The Sudanese public on Tuesday heard two different announcements regarding the first day of the post-Ramadan Eid Al-Fitr holiday, reflecting the country’s confused political situation, Anadolu Agency reports.
Following the lead of most Arab and Islamic countries, the opposition-led Sudanese Professionals Association (SPA) has declared Tuesday to be the first day of the three-day holiday.
Sudan’s official council for Islamic jurisprudence, however, which presumably functions under the auspices of the country’s ruling Transitional Military Council (TMC), has said that the Eid Al-Fitr – which marks the end of the Ramadan fasting month – would begin Wednesday.

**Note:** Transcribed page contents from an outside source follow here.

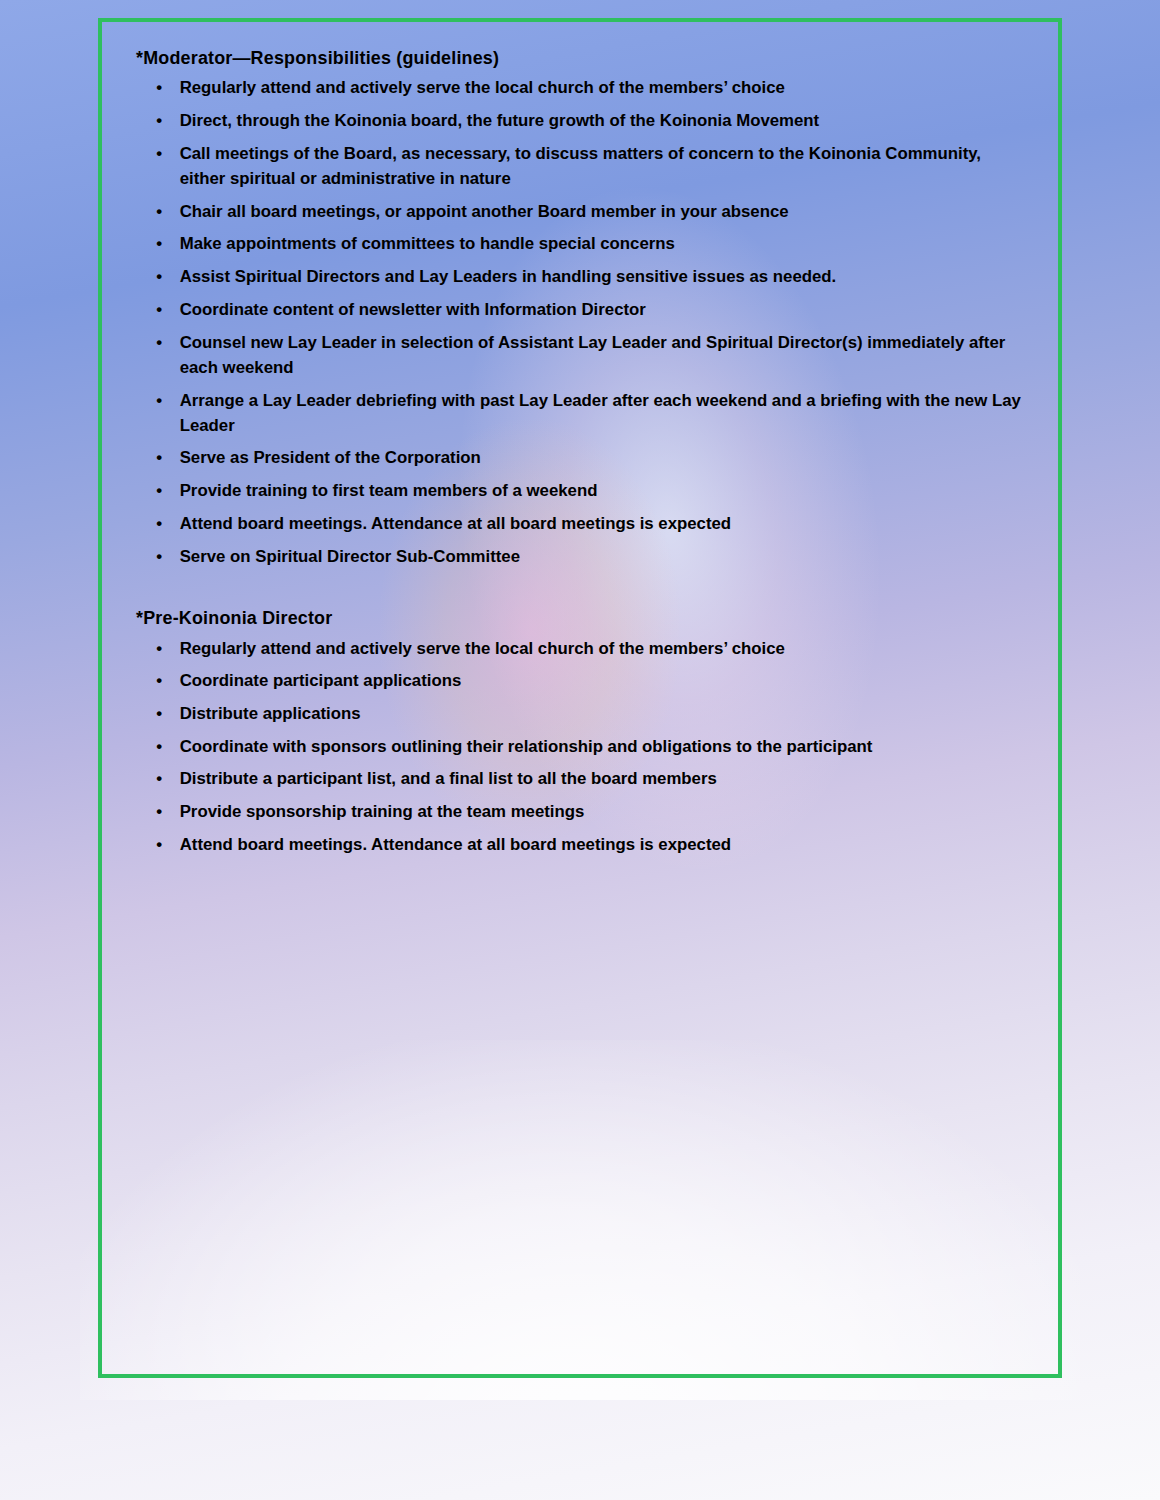*Moderator—Responsibilities (guidelines)
Regularly attend and actively serve the local church of the members’ choice
Direct, through the Koinonia board, the future growth of the Koinonia Movement
Call meetings of the Board, as necessary, to discuss matters of concern to the Koinonia Community, either spiritual or administrative in nature
Chair all board meetings, or appoint another Board member in your absence
Make appointments of committees to handle special concerns
Assist Spiritual Directors and Lay Leaders in handling sensitive issues as needed.
Coordinate content of newsletter with Information Director
Counsel new Lay Leader in selection of Assistant Lay Leader and Spiritual Director(s) immediately after each weekend
Arrange a Lay Leader debriefing with past Lay Leader after each weekend and a briefing with the new Lay Leader
Serve as President of the Corporation
Provide training to first team members of a weekend
Attend board meetings. Attendance at all board meetings is expected
Serve on Spiritual Director Sub-Committee
*Pre-Koinonia Director
Regularly attend and actively serve the local church of the members’ choice
Coordinate participant applications
Distribute applications
Coordinate with sponsors outlining their relationship and obligations to the participant
Distribute a participant list, and a final list to all the board members
Provide sponsorship training at the team meetings
Attend board meetings. Attendance at all board meetings is expected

According to witnesses, much of the Sudanese public in Khartoum has appeared to take the side of the opposition, ending the Ramadan fast and performing Eid Al-Fitr prayers at mosques throughout the capital.
Many others, however, continued to fast on Tuesday, following the instructions of the government-run jurisprudential council, witnesses said.
Sudan has remained in relative turmoil since April 11, when the country’s powerful military establishment announced the “removal” of President Omar Al-Bashir after months of popular protests against his 30-year rule.
The TMC is now overseeing a two-year “transitional period” during which it has pledged to hold free presidential elections.
Demonstrators, however, have remained on the streets to demand that the TMC relinquish power – at the earliest possible date – to a civilian authority.